When a robot writes to its stdout, the data is stored in a fixed-size buffer. This means that if data is written to the buffer faster than its read from it, the buffer will fill up, and subsequent writes will be discarded until there’s space available.

Ideally, we’d increase the rate at which the Foxglove-VEX bridge reads from the buffer, but the problem is that the bridge is hitting a bottleneck at the link between the robot and its remote control, and I’m restricted to using VEX’s hardware. Given this limitation, the only option left is to encode the data being sent more efficiently.

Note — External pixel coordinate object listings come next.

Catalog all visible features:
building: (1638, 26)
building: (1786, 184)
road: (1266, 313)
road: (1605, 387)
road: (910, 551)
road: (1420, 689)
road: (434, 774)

One idea would be to compress messages using GZIP before sending them, and then have the receiving end decompress. Since payloads are typically small and GZIP adds overhead (in the form of a header, tables, etc.), it would only make sense to GZIP a message consisting of a topic and multiple payloads. To implement this, I’d need to create a system that collects payloads for each topic into batches, which are then serialized, compressed, and written to stdout. Additionally, the Foxglove-VEX bridge would need to be refactored to handle these compressed batches.

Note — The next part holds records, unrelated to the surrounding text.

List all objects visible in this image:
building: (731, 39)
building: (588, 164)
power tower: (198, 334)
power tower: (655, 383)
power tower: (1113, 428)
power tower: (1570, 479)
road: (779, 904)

This is just one of many approaches, but it’s a good starting point for our improvements, and a good place for me to end the blog.

  1. Instead of writing their own device driver, VEX took the shortcut of having their robots emulate a serial port (for which there exist drivers). Specifics about how this is done can be found here

  2. Unfortunately, VEX’s protocol is proprietary, but I was able to figure it out by untangling some open-source projects that had reverse-engineered it.